Repeat the records in full, exactly.
=-=-=-=-=
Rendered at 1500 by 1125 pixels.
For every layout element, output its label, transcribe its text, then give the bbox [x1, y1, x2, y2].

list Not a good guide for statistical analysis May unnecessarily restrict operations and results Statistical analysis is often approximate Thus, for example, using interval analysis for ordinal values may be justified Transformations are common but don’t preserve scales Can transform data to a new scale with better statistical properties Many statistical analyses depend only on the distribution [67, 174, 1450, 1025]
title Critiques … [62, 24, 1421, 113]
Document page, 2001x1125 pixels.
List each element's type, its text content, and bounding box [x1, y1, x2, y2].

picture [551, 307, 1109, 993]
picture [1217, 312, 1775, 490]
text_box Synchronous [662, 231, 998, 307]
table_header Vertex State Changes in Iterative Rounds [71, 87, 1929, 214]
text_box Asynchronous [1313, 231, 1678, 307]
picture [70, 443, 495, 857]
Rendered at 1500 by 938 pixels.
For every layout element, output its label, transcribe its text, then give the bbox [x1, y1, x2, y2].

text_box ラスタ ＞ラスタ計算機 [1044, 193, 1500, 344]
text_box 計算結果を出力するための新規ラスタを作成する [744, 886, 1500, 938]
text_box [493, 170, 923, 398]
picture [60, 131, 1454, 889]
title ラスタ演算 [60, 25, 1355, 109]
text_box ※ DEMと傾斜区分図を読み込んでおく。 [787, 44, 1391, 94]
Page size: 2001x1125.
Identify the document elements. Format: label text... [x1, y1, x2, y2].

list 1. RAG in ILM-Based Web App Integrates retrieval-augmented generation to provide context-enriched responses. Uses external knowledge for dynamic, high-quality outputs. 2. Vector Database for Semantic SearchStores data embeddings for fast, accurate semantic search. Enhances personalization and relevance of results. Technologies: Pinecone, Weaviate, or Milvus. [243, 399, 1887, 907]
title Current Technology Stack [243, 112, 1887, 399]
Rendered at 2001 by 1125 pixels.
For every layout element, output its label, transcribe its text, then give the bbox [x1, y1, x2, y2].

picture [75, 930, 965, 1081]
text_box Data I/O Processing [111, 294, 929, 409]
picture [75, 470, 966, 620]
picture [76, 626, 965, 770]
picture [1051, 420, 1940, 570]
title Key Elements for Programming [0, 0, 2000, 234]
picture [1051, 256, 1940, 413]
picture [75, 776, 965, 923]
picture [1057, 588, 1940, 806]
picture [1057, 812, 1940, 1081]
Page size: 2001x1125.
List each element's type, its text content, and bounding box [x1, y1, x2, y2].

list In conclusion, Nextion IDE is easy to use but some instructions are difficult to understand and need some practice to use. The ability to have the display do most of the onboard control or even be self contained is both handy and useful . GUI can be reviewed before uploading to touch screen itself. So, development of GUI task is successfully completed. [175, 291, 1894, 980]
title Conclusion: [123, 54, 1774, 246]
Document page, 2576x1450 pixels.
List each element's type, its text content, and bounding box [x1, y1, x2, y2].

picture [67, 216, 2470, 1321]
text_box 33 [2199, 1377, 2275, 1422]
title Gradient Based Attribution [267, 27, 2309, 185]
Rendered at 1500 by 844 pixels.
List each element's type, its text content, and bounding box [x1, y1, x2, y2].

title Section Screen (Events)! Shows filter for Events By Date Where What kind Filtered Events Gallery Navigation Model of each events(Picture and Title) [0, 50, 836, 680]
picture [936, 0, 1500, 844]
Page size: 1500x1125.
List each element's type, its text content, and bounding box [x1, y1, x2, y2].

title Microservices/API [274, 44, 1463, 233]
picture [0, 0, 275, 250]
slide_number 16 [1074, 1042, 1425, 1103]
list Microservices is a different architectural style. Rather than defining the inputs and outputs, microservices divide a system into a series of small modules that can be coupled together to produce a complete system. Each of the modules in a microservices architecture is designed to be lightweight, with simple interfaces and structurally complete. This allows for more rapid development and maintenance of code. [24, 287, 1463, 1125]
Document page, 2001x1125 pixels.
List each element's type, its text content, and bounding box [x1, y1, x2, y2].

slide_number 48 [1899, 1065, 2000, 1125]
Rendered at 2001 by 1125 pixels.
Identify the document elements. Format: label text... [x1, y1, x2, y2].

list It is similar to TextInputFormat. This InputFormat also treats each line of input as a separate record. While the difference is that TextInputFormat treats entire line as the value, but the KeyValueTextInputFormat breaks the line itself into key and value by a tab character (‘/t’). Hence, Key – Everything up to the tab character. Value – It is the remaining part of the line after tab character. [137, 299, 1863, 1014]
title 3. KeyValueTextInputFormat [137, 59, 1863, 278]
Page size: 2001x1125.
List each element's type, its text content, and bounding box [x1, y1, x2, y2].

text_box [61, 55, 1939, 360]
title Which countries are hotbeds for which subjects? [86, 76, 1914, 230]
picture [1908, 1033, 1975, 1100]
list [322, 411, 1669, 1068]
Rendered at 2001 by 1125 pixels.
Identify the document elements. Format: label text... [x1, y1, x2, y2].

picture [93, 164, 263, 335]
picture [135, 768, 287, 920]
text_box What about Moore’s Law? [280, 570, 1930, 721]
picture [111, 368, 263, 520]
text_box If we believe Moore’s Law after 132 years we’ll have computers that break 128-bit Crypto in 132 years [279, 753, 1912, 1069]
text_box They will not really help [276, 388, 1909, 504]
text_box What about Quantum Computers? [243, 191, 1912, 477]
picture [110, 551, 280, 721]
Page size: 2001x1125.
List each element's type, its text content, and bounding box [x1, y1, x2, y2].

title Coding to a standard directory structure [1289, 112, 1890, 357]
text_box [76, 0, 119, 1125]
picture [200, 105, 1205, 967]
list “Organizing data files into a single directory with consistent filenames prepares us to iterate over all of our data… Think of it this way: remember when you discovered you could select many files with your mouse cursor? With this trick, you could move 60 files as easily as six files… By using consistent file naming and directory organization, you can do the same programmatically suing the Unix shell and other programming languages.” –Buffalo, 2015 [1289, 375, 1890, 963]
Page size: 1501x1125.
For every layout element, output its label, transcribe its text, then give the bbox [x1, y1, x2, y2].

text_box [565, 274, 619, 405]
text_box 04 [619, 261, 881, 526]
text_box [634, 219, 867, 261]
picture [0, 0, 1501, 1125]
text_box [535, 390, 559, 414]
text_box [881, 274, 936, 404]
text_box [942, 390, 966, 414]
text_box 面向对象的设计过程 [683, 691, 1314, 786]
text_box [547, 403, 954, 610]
=-=-=-=-=
• **TASK RESULT**
Rendered at 1500 by 1125 pixels.
For every layout element, output its label, transcribe its text, then give the bbox [x1, y1, x2, y2].

list Not a good guide for statistical analysis May unnecessarily restrict operations and results Statistical analysis is often approximate Thus, for example, using interval analysis for ordinal values may be justified Transformations are common but don’t preserve scales Can transform data to a new scale with better statistical properties Many statistical analyses depend only on the distribution [67, 174, 1450, 1025]
title Critiques … [62, 24, 1421, 113]
Document page, 2001x1125 pixels.
List each element's type, its text content, and bounding box [x1, y1, x2, y2].

picture [551, 307, 1109, 993]
picture [1217, 312, 1775, 490]
text_box Synchronous [662, 231, 998, 307]
table_header Vertex State Changes in Iterative Rounds [71, 87, 1929, 214]
text_box Asynchronous [1313, 231, 1678, 307]
picture [70, 443, 495, 857]
Rendered at 1500 by 938 pixels.
For every layout element, output its label, transcribe its text, then give the bbox [x1, y1, x2, y2].

text_box ラスタ ＞ラスタ計算機 [1044, 193, 1500, 344]
text_box 計算結果を出力するための新規ラスタを作成する [744, 886, 1500, 938]
text_box [493, 170, 923, 398]
picture [60, 131, 1454, 889]
title ラスタ演算 [60, 25, 1355, 109]
text_box ※ DEMと傾斜区分図を読み込んでおく。 [787, 44, 1391, 94]
Page size: 2001x1125.
Identify the document elements. Format: label text... [x1, y1, x2, y2].

list 1. RAG in ILM-Based Web App Integrates retrieval-augmented generation to provide context-enriched responses. Uses external knowledge for dynamic, high-quality outputs. 2. Vector Database for Semantic SearchStores data embeddings for fast, accurate semantic search. Enhances personalization and relevance of results. Technologies: Pinecone, Weaviate, or Milvus. [243, 399, 1887, 907]
title Current Technology Stack [243, 112, 1887, 399]
Rendered at 2001 by 1125 pixels.
For every layout element, output its label, transcribe its text, then give the bbox [x1, y1, x2, y2].

picture [75, 930, 965, 1081]
text_box Data I/O Processing [111, 294, 929, 409]
picture [75, 470, 966, 620]
picture [76, 626, 965, 770]
picture [1051, 420, 1940, 570]
title Key Elements for Programming [0, 0, 2000, 234]
picture [1051, 256, 1940, 413]
picture [75, 776, 965, 923]
picture [1057, 588, 1940, 806]
picture [1057, 812, 1940, 1081]
Page size: 2001x1125.
List each element's type, its text content, and bounding box [x1, y1, x2, y2].

list In conclusion, Nextion IDE is easy to use but some instructions are difficult to understand and need some practice to use. The ability to have the display do most of the onboard control or even be self contained is both handy and useful . GUI can be reviewed before uploading to touch screen itself. So, development of GUI task is successfully completed. [175, 291, 1894, 980]
title Conclusion: [123, 54, 1774, 246]
Document page, 2576x1450 pixels.
List each element's type, its text content, and bounding box [x1, y1, x2, y2].

picture [67, 216, 2470, 1321]
text_box 33 [2199, 1377, 2275, 1422]
title Gradient Based Attribution [267, 27, 2309, 185]
Rendered at 1500 by 844 pixels.
List each element's type, its text content, and bounding box [x1, y1, x2, y2].

title Section Screen (Events)! Shows filter for Events By Date Where What kind Filtered Events Gallery Navigation Model of each events(Picture and Title) [0, 50, 836, 680]
picture [936, 0, 1500, 844]
Page size: 1500x1125.
List each element's type, its text content, and bounding box [x1, y1, x2, y2].

title Microservices/API [274, 44, 1463, 233]
picture [0, 0, 275, 250]
slide_number 16 [1074, 1042, 1425, 1103]
list Microservices is a different architectural style. Rather than defining the inputs and outputs, microservices divide a system into a series of small modules that can be coupled together to produce a complete system. Each of the modules in a microservices architecture is designed to be lightweight, with simple interfaces and structurally complete. This allows for more rapid development and maintenance of code. [24, 287, 1463, 1125]
Document page, 2001x1125 pixels.
List each element's type, its text content, and bounding box [x1, y1, x2, y2].

slide_number 48 [1899, 1065, 2000, 1125]
Rendered at 2001 by 1125 pixels.
Identify the document elements. Format: label text... [x1, y1, x2, y2].

list It is similar to TextInputFormat. This InputFormat also treats each line of input as a separate record. While the difference is that TextInputFormat treats entire line as the value, but the KeyValueTextInputFormat breaks the line itself into key and value by a tab character (‘/t’). Hence, Key – Everything up to the tab character. Value – It is the remaining part of the line after tab character. [137, 299, 1863, 1014]
title 3. KeyValueTextInputFormat [137, 59, 1863, 278]
Page size: 2001x1125.
List each element's type, its text content, and bounding box [x1, y1, x2, y2].

text_box [61, 55, 1939, 360]
title Which countries are hotbeds for which subjects? [86, 76, 1914, 230]
picture [1908, 1033, 1975, 1100]
list [322, 411, 1669, 1068]
Rendered at 2001 by 1125 pixels.
Identify the document elements. Format: label text... [x1, y1, x2, y2].

picture [93, 164, 263, 335]
picture [135, 768, 287, 920]
text_box What about Moore’s Law? [280, 570, 1930, 721]
picture [111, 368, 263, 520]
text_box If we believe Moore’s Law after 132 years we’ll have computers that break 128-bit Crypto in 132 years [279, 753, 1912, 1069]
text_box They will not really help [276, 388, 1909, 504]
text_box What about Quantum Computers? [243, 191, 1912, 477]
picture [110, 551, 280, 721]
Page size: 2001x1125.
List each element's type, its text content, and bounding box [x1, y1, x2, y2].

title Coding to a standard directory structure [1289, 112, 1890, 357]
text_box [76, 0, 119, 1125]
picture [200, 105, 1205, 967]
list “Organizing data files into a single directory with consistent filenames prepares us to iterate over all of our data… Think of it this way: remember when you discovered you could select many files with your mouse cursor? With this trick, you could move 60 files as easily as six files… By using consistent file naming and directory organization, you can do the same programmatically suing the Unix shell and other programming languages.” –Buffalo, 2015 [1289, 375, 1890, 963]
Page size: 1501x1125.
For every layout element, output its label, transcribe its text, then give the bbox [x1, y1, x2, y2].

text_box [565, 274, 619, 405]
text_box 04 [619, 261, 881, 526]
text_box [634, 219, 867, 261]
picture [0, 0, 1501, 1125]
text_box [535, 390, 559, 414]
text_box [881, 274, 936, 404]
text_box [942, 390, 966, 414]
text_box 面向对象的设计过程 [683, 691, 1314, 786]
text_box [547, 403, 954, 610]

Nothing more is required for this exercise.